Source extract:

☆ ☆ ☆

Re: Wicket stuff core, archetypes?

2009-01-17 Thread Jonathan Locke


i think maven searching is an ideal way to publish and discover wicket
components at
present. i never meant to imply that that should be the only way to do this
or that the 
idea of a wicket component jar should be tied to something like a repository
or a transport.
i also don't think it should be tied to a specific repo of discovered meta
information like 
wicket hub. that creates a centralized architecture and as much as i like
the idea of wicket 
hub a lot, it would be nice to enable other parties to build similar wicket
component 
searching technologies that are not linked to wicket hub. for example,
someone could 
gather wicket components for an IDE plugin, to store in some other type of
repository 
than maven or to create an index for some future google search plugin.

my simplistic understanding was that nexus could search for jars with
certain files in them.
all we need from nexus is the ability to get a list of jar artifacts which
contain the file
META-INF/wicket/components.xml because all such files will be wicket
component jars
(subject to downloading and parsing, of course). if nexus can't do that, i
think that's
a flaw in nexus and it ought to be extended so that it can do that. it would
be worth
talking to them about our needs to see if they could help us. i think that a
nexus driven 
wicket component repository would be beneficial advertising for the nexus
project, and
it should not be too hard to achieve.

  jon


francisco treacy-2 wrote:
 
 you're certainly free to go in whatever direction you want,
 
 to be clear, i fully agree on the decentralized model for:
 - people and the development of this app, and data contributed by
 wicket users: this should be as democratic as possible
 - artifacts / components:
 
 there may someday be wicket
 components in central or elsewhere, even outside maven repos
 (downloadable via HTTP
 like matej's inmethod stuff was for a while)

☆ ☆ ☆

Questions:
1. In the mailing list post, which file marks a jar as a wicket component jar?
2. Echo the part of the mailing list post between "Re: Wicket stuff" and "or a transport.", inclusive.

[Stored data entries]
☆ ☆ ☆

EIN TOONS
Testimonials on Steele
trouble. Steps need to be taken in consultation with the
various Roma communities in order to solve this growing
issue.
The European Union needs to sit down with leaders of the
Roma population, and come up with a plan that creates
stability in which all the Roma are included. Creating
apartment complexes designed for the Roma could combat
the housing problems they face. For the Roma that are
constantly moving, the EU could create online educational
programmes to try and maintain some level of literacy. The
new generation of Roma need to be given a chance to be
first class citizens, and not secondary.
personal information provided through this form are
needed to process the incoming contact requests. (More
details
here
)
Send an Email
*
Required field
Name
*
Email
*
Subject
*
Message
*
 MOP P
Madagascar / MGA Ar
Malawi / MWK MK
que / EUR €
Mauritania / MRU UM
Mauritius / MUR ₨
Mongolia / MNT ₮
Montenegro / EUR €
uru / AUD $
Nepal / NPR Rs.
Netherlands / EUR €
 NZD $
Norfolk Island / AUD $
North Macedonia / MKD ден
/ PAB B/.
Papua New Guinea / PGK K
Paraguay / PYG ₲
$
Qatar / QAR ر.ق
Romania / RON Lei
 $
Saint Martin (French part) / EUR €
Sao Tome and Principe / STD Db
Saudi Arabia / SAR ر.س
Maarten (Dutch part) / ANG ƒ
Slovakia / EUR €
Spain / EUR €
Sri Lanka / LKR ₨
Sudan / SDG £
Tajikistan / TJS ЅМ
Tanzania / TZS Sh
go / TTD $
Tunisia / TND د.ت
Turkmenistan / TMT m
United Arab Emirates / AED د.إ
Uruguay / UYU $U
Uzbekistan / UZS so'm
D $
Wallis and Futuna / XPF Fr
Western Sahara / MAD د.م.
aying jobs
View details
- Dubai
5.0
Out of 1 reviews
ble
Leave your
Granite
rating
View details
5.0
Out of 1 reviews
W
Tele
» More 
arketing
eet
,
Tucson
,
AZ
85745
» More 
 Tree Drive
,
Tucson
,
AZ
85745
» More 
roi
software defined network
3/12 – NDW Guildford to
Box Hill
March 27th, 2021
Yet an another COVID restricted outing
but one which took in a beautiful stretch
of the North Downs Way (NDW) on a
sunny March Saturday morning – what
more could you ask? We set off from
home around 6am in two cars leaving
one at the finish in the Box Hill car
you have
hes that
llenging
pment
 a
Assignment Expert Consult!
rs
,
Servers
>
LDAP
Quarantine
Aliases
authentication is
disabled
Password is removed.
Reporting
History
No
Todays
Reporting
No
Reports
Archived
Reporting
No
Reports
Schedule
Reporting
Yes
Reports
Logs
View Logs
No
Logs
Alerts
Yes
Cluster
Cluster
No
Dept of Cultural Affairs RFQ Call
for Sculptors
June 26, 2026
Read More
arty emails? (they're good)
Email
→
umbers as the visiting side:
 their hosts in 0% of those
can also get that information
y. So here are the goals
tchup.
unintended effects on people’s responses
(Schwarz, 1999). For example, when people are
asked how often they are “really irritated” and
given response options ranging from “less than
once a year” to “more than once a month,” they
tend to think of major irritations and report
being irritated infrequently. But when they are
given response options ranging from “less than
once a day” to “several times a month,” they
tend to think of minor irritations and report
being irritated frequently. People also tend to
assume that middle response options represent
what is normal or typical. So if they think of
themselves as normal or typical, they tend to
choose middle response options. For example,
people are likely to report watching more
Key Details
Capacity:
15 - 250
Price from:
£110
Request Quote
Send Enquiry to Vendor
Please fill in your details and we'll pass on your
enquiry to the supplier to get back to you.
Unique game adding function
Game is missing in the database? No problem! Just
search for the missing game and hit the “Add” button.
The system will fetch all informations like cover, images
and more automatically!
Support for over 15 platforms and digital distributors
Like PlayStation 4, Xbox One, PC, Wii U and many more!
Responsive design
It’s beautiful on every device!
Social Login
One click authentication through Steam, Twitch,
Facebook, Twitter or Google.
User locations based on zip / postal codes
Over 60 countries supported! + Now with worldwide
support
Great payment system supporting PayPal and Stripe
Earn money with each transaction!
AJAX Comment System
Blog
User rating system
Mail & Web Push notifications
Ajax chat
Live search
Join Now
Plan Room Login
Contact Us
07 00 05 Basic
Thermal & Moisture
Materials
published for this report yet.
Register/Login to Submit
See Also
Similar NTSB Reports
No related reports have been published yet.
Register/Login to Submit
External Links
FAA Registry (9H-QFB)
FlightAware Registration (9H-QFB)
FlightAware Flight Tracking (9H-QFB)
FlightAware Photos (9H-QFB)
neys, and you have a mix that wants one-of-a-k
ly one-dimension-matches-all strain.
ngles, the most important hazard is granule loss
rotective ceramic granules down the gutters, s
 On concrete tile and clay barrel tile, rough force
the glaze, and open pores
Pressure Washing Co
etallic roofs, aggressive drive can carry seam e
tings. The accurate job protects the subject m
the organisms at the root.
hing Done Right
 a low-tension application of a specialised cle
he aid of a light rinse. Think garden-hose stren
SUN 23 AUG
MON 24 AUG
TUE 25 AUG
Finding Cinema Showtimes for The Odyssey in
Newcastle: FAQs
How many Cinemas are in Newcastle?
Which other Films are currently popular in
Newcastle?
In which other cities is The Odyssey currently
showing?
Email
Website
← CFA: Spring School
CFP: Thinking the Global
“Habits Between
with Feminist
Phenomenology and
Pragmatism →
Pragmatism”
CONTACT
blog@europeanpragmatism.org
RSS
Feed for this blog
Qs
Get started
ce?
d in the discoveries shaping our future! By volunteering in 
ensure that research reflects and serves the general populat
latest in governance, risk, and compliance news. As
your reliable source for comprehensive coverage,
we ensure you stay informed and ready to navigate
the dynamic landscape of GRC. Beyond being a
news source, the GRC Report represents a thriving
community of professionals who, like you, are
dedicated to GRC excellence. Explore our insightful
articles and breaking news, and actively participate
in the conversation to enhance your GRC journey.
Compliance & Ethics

☆ ☆ ☆

Answers below:
1. META-INF/wicket/components.xml

2.
Re: Wicket stuff core, archetypes?

2009-01-17 Thread Jonathan Locke


i think maven searching is an ideal way to publish and discover wicket
components at
present. i never meant to imply that that should be the only way to do this
or that the 
idea of a wicket component jar should be tied to something like a repository
or a transport.